Tuesday, March 09, 2010

 

JSH: Why fame is lame

One of the things that gets posters who argue with me more hot and bothered than anything else is this notion that I'm trying to get famous. I'm not. In fact, it's quite dangerous to get famous. Or to be a celebrity which is not necessarily famous in my opinion but is more well-known as a THING, and in fact, celebrities in the US have a life expectancy of 55 years of age, less than black males.

The tales that so enthrall people of celebrity meltdowns are indicative of an illness associated with it. Somehow it seems to mess people up, maybe because human beings were not built for it.

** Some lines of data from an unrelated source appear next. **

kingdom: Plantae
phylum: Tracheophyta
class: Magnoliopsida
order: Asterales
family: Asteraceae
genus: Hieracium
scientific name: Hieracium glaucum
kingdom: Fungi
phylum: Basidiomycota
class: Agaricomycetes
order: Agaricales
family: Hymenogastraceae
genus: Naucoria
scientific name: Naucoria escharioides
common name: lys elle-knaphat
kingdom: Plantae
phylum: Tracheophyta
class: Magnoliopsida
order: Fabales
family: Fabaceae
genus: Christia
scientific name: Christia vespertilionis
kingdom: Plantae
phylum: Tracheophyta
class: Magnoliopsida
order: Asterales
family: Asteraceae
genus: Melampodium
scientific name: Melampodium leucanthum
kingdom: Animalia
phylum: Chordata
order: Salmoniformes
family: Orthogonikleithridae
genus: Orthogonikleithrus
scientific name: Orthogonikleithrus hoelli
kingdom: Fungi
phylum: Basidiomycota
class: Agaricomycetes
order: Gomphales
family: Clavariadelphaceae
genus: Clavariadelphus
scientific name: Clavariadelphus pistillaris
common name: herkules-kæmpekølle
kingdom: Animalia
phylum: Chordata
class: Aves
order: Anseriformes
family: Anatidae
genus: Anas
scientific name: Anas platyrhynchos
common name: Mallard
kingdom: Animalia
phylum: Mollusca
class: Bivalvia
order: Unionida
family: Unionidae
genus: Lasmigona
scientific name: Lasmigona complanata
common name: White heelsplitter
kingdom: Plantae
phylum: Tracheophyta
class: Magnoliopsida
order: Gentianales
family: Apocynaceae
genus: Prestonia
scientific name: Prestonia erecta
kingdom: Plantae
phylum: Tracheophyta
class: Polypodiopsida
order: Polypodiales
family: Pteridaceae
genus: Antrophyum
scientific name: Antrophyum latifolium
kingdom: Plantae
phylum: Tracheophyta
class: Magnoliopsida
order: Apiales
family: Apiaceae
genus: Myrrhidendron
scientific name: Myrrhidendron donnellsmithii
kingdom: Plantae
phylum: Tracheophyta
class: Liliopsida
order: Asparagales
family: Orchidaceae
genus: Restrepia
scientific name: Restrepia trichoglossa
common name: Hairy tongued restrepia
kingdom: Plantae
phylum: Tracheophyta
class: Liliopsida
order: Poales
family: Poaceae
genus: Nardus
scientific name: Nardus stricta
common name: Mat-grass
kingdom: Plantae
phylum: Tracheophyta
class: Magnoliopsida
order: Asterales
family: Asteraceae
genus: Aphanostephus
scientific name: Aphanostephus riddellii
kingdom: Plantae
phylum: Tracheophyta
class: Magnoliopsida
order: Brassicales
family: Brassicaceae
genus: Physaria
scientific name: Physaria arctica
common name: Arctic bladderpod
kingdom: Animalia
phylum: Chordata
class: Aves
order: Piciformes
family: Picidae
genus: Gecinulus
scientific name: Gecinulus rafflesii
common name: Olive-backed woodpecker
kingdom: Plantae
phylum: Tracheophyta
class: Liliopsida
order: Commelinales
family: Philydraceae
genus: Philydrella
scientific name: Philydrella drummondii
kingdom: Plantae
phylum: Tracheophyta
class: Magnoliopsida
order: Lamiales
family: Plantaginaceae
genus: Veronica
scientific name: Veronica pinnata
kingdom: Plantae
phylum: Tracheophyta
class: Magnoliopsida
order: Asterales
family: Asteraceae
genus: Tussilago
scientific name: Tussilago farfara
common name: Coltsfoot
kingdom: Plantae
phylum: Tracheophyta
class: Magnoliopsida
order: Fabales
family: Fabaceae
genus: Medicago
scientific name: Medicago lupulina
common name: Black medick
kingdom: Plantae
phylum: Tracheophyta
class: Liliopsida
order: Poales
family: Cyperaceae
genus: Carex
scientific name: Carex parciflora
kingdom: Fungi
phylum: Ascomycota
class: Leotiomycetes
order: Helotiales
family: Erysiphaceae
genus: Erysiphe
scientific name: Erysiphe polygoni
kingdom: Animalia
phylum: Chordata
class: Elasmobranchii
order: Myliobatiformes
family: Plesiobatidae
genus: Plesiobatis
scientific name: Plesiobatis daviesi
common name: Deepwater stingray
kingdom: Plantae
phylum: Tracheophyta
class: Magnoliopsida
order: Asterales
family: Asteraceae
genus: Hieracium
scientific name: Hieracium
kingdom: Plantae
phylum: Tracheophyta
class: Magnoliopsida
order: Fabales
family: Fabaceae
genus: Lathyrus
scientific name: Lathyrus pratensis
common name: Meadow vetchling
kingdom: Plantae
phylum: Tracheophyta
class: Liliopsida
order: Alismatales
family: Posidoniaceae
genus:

So let's look at some famous people and I'll look at science and math people because it's math newsgroups:

Turing: did a lot of great work during World War II to protect his country, breaking German codes and such. After the war he was hounded for being gay, chemically castrated, and pushed to suicide. (His mother thinks he was murdered). He was treated horribly and the British government recently apologized for that treatment.

Einstein: ostracized by his colleagues as irrelevant, in his later life this greatest of scientists worked futility and alone on the "great proof" so he was a crackpot in his later life, having already BEEN famous for his prior work. He married his 2nd cousin—so why not some beautiful super model or something (ok, there weren't any back then but why his dowdy 2nd cousin?).

Newton: history says he died a virgin. It also says he was really mean.

My favorite though is Tesla. He fell in love with pigeons. Said that women's jewelry scared him. He died alone in a hotel room divisible by 3 because he wouldn't stay in any other room. Oh and he was really into pigeons and called the greatest love of his life one particular pigeon which when it died he said there was no reason left for him to discover anything further as his inspiration had left him.

Archimedes: slaughtered by a Roman soldier. Various tales as to how it all happened.

One remarkable theme that is recurring is problems with love interests or a lack of one. Einstein with his 2nd cousin. His "normal" relationship was BEFORE his Nobel prize, when he actually fathered children. Turing hounded for being gay. Tesla, in love with pigeons. Newton, a virgin.

Why?

My theory is that major discovery angers men around you. The major discoverer is automatically a threat as he's appealing to women and emasculating to men, so they make his life miserable. One way to be certain he's miserable is to remove romantic interests.

Einstein was pushed aside deliberately by his physics colleagues who said his ideas were not relevant any more.

That is typical. When you make major discoveries at a high enough level, you will get hurt for it. Guaranteed.

The major mathematical figure who seemed to best all of it that I've noted is Gauss. Somehow he managed to escape all of the above, have a lot of kids, and not fall in love with pigeons.

It's worse in our modern age. People like a winner but love to attack a winner. Most of the attacks are hidden from view.

You learn to be guarded as people ARE out to get you. But saying so is dangerous as they'll just say you're paranoid and crazy.

Safer to just fall in love with pigeons.